Sorry for the delay. The issue is/was how the operator runs the different reconcilers:

subReconcilers := []clusterSubReconciler{
    updateStatus{},
    updateLockConfiguration{},
    updateConfigMap{},
    checkClientCompatibility{},
    deletePodsForBuggification{},
    replaceMisconfiguredProcessGroups{},
    replaceFailedProcessGroups{},
    addProcessGroups{},
    addServices{},
    addPVCs{},
    addPods{}, // --> Creates the Pod
    generateInitialClusterFile{},
    removeIncompatibleProcesses{},
    updateSidecarVersions{},
    updatePodConfig{},
    updateMetadata{},
    updateDatabaseConfiguration{},
    chooseRemovals{},
    excludeProcesses{},
    changeCoordinators{},
    bounceProcesses{},
    maintenanceModeChecker{},
    updatePods{},
    removeProcessGroups{}, // --> Checks the exclusion state
    removeServices{},
    updateStatus{},
}

As the check for the exclusion state is at a later step the operator will create the Pods. The operator actually checks if all addresses are excluded: https://github.com/FoundationDB/fdb-kubernetes-operator/blob/main/controllers/remove_process_groups.go#L355-L361. We can try to recreate this scenario in an e2e test case to see if we still see the issue.

● ● ●

→ Task brief
Carry on the discussion of the operator's reconciler order from the point where it stops.

Element boundary records
● ● ●

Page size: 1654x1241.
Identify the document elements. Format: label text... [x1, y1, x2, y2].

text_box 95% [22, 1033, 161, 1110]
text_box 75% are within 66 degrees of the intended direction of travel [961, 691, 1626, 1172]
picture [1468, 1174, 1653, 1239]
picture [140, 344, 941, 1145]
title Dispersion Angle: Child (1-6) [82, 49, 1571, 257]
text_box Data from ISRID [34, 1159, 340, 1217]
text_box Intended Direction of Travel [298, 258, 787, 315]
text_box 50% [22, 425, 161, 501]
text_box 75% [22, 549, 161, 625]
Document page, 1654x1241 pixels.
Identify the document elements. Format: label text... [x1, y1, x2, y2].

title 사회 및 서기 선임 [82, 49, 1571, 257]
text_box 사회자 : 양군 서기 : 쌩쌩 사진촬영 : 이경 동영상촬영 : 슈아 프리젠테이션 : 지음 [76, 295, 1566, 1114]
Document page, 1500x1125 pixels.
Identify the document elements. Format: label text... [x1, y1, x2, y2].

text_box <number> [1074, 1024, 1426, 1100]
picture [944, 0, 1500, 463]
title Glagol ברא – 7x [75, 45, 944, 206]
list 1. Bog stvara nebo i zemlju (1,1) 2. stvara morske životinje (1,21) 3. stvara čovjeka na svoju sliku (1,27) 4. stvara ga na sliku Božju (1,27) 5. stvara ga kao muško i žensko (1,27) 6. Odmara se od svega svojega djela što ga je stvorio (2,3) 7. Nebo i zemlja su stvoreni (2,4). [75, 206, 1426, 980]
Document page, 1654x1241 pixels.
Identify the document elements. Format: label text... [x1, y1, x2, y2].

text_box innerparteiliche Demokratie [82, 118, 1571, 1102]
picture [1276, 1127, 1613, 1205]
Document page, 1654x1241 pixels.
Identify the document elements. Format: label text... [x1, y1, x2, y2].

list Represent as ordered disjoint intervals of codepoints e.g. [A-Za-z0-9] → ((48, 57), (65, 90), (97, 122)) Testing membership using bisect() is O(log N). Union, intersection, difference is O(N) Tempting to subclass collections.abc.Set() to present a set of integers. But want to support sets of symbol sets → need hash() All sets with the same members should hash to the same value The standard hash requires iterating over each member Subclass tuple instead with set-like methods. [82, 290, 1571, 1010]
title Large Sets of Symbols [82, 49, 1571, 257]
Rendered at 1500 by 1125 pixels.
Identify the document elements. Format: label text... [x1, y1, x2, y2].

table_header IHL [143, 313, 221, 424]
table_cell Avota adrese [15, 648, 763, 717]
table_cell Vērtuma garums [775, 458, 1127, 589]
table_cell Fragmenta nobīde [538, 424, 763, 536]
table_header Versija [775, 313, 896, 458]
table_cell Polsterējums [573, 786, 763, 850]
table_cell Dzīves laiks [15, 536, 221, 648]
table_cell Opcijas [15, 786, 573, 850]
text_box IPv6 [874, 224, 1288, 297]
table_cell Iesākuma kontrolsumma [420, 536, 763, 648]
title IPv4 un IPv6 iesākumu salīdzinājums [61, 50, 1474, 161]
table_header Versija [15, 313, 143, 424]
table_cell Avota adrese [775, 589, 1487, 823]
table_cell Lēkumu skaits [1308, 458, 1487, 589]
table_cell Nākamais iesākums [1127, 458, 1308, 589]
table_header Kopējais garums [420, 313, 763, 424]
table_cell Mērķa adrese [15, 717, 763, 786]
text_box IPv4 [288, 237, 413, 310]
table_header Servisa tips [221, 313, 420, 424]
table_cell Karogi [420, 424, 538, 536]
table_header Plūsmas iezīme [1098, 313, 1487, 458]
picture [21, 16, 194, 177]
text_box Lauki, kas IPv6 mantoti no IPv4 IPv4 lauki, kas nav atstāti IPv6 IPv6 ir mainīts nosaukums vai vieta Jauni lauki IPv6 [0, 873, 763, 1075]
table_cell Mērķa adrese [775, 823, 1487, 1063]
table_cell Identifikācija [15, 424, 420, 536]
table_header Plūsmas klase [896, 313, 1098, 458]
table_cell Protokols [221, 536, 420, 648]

● ● ●

→ Exercise answer
Do you think you have the time/capacity to work on this?

johscheuer commented 5 months ago

@larshagencognite have you seen this issue again or are you able to write an e2e test for it?

johscheuer commented 2 weeks ago

Sorry for the late reply. If you manually excluded the processes and deleted the PVC + pods, a better choice is to use processGroupsToRemoveWithoutExclusion for removing the process groups https://github.com/FoundationDB/fdb-kubernetes-operator/blob/main/docs/cluster_spec.md#foundationdbclusterspec. That way the IsExcluded() will return true in the AddPods reconciler and the pods will not be recreated (same for the pvc).

johscheuer commented 1 hour ago

I'm going to close this issue, feel free to reopen it if you think anything should be changed (e.g. documentation). Thanks again for reporting this issue.